NKRI Transparency February 11, 2012 at 02:49 PM
Any doubt - see approx 1/2 way down the article: http://www.golocalprov.com/politics/trav1/
Jane Perry February 26, 2012 at 11:42 PM
Is anyone out there at all concerned about cutting school librarians?
NKRI Transparency February 27, 2012 at 12:54 AM
I'm concerned about most cuts.....I'm more concerned about spending dollars we don't have, and even more concerned about our taxes and those that can not afford increases.
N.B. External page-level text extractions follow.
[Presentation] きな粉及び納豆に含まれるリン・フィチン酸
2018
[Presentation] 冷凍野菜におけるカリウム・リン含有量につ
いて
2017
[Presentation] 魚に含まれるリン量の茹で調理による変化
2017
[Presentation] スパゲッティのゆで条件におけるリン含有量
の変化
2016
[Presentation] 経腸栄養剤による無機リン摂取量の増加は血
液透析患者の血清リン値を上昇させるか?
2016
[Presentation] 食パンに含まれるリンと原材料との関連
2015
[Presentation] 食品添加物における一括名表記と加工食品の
Govstench February 27, 2012 at 03:00 AM
I guess the best way to express what is coming could be labeled as "Priority Government." Public safety would be retained to maintain order and public education would be reduced down to core issues. You will eventually see the pols come around to relax or repeal the mandates from the state house as there will no longer be any money to enforce them. What the picture will look like will depend on the bottom line! Voters will need to eventually give up local control over their municipality and settle for county style government. It will eventually come anyway as police and fire districts are merged to save money. School districts will go the same way - try 5 school districts instead of 35! Imagine only spending money on 5 superintendents instead of 35!! That's almost a 4 million dollar saving!
Govstench February 27, 2012 at 03:00 AM
Where does that school librarian fit into all of this? What is the importance of the position and what priority do you give it. This is how it is done in the private sector and it will be done here. No question the public unions will fight this through their normal boiler plate tactics of delay, compromise, negotiation and finally, court action, but they will not prevail if the community falls under state control. Take this to the bank, 51% of the municipalities satisfy the requirements to be taken over by the new receivership law. This is not empty words but the cold hard facts. Don’t be surprised if a state trooper drops by your town hall and inform them that it is over. The healthy municipalities are the ones with NO DEBTS! Ask them how they got there - how did they do it. They do exist.